I've spoken with Justin and Dave Godber on this extensively. Their official "minimum" (if possible, for good longevity) is 0.2C

It was Dave V there whose published paper rocked the biz a couple decades ago. Enersys / Odyssey's reco "min" is 0.4C

I've never heard of 6C wrt lead in **any** context, that is just crazy talk!

link?
 

billiebob

Well-known member
Dual alternators, a standard feature on E350 Ambulances, and isolated, dedicated services for the truck and the house.
 

DiploStrat

Expedition Leader
I misspoke slightly. Can't copy and paste, but on page 19 of the Lifeline tech manual it quotes a max inrush of 5, not 6, C. As it turns out, most of us are more likely to have a problem on the minimum, rather than the maximum, at least once the banks pass about 400 Ah.

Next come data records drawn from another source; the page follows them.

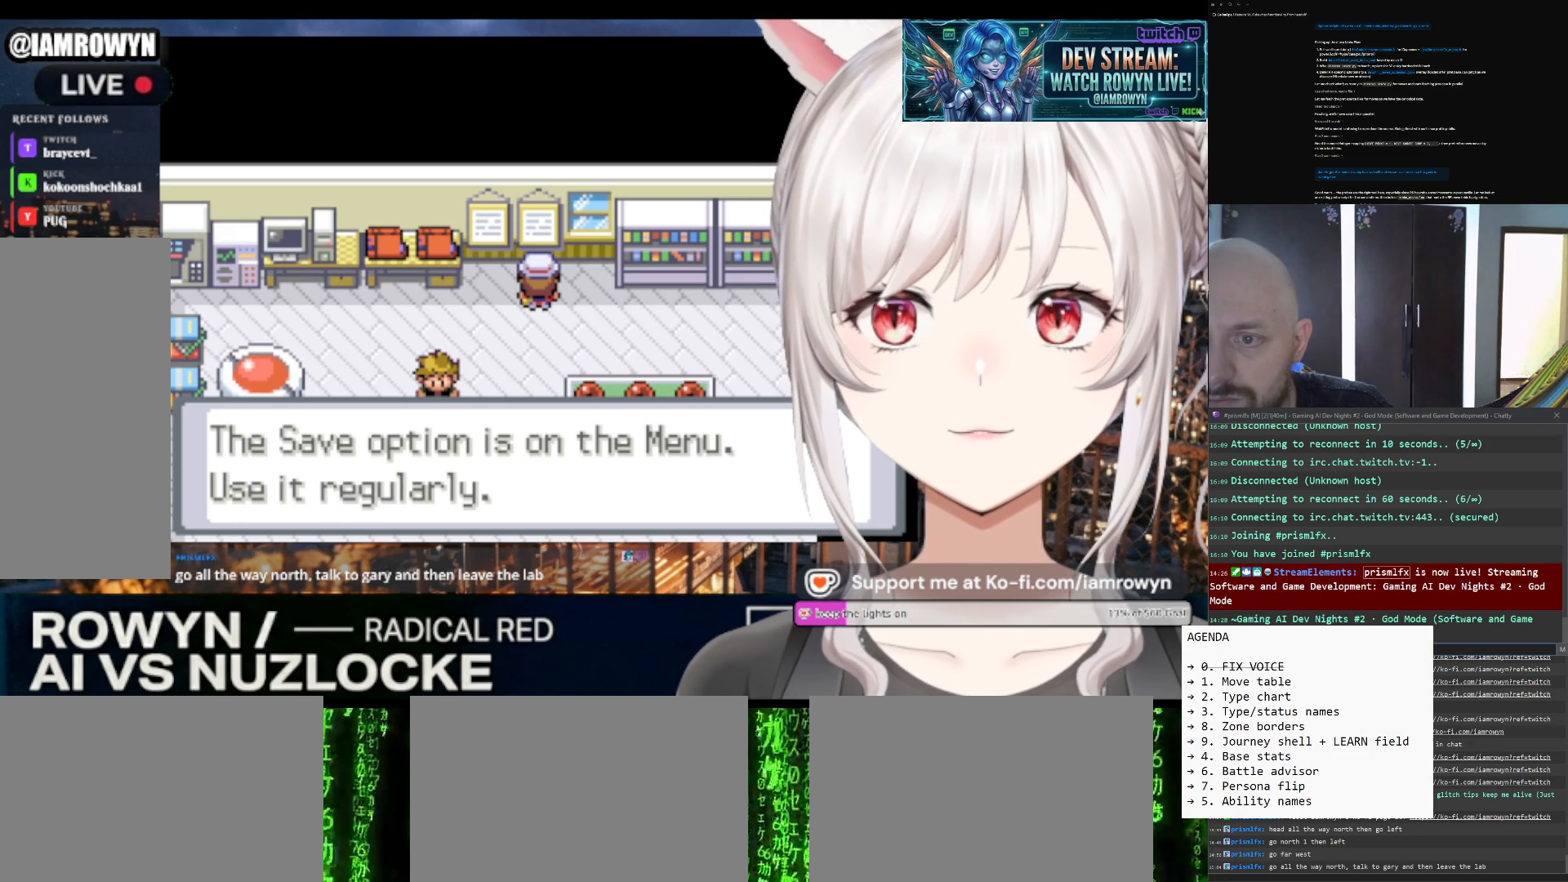
{"buttons": ["A"], "events": []}
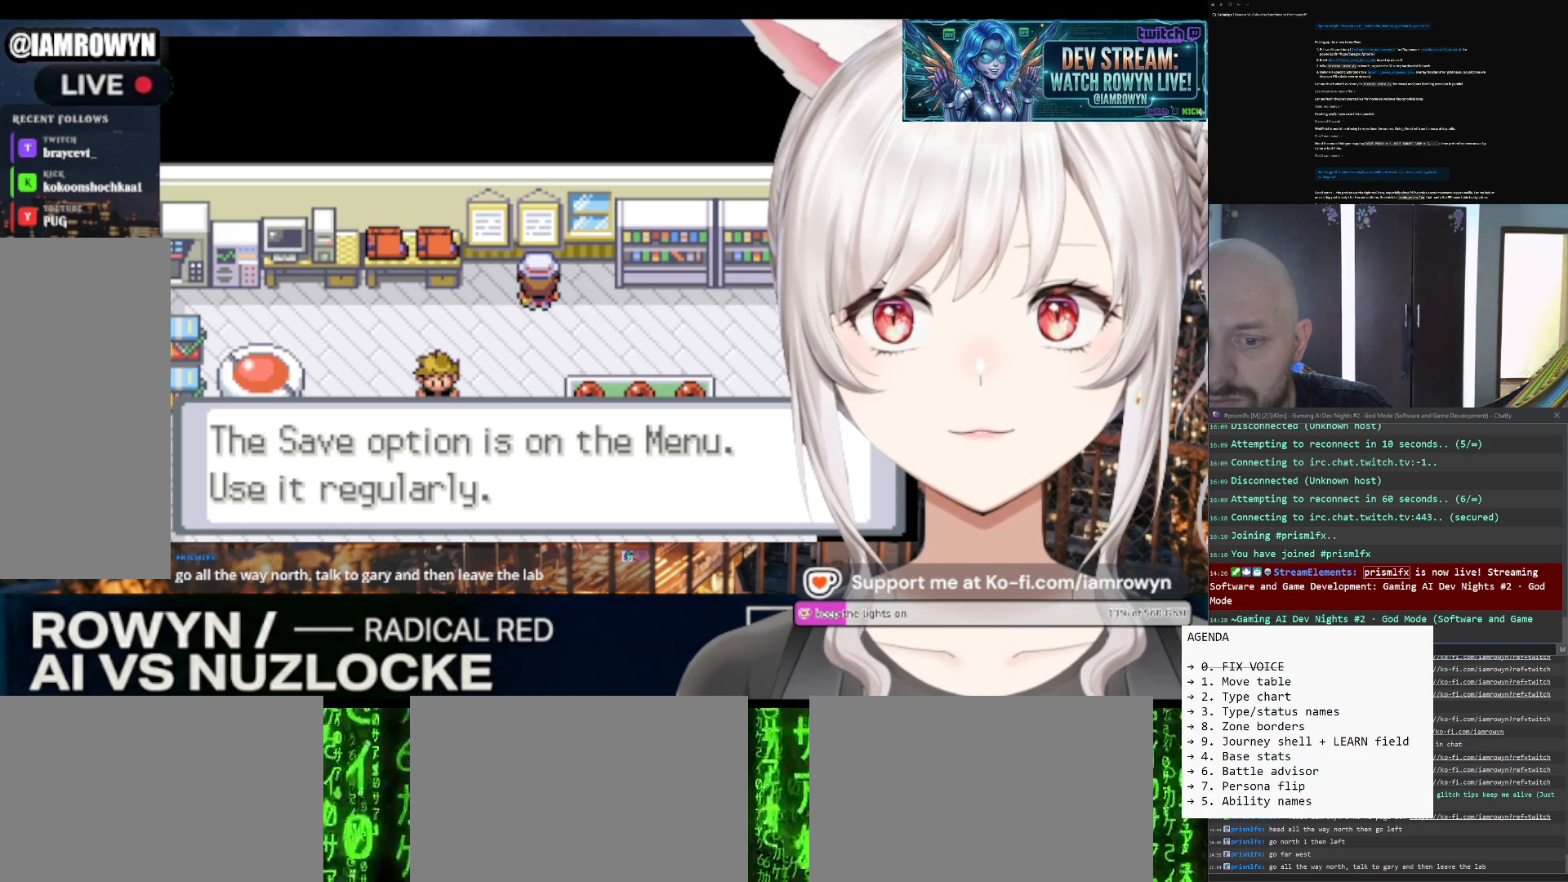
{"buttons": ["A"], "events": []}
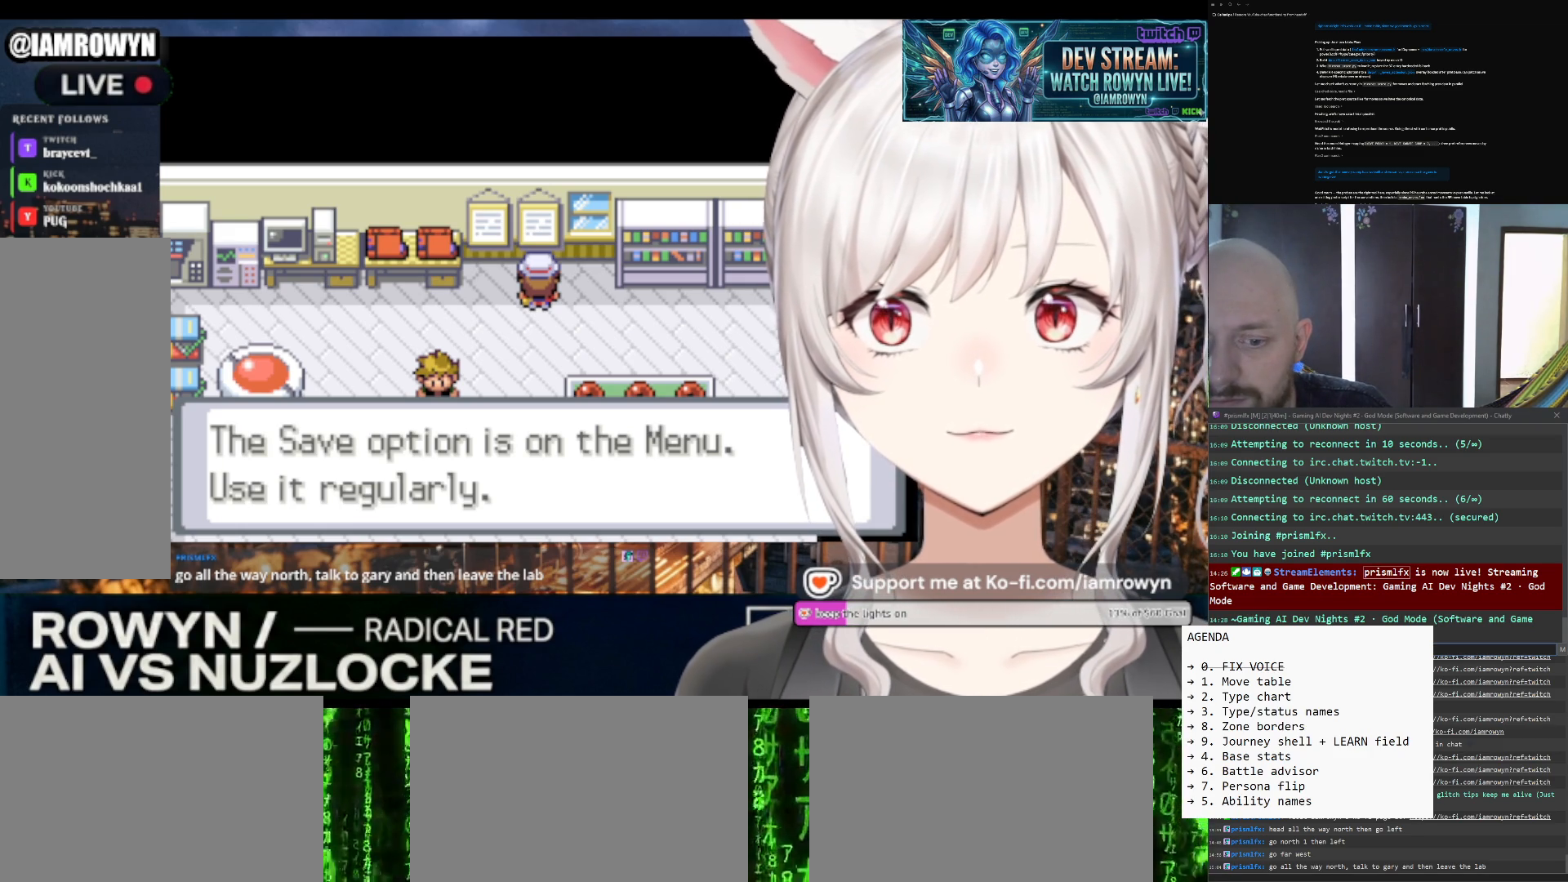
{"buttons": ["A"], "events": []}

Seems we chat with the same folks!
 

DiploStrat

Expedition Leader
Ive got a 75A shore charger, but never need it.

Combine charging while driving and a good solar array, and we rarely need more power.
If we need more, I simply idle the truck when parked to pad our reserves,
or keep us in the green if we need to flip on a high draw device/appliance.

Reason #684 I love our gasser (over the old diesel)
Idling is clean, with essentially zero odor.
As you will note from some of the comments above, you may have a greater need for that 75A than you realize.

Idling is very useful when you want to run the microwave and the battery is low, but it will not appreciably charge the bank. And the key thing is that you want those long hours of absorb charge, after you hit "full" charge, and most of us never idle the engine for four+ hours. This is where a good solar set up is a lifesaver. (And a bad one; one that does not allow a long absorb stage, can hurt you.)

The key point is to avoid chronic undercharge.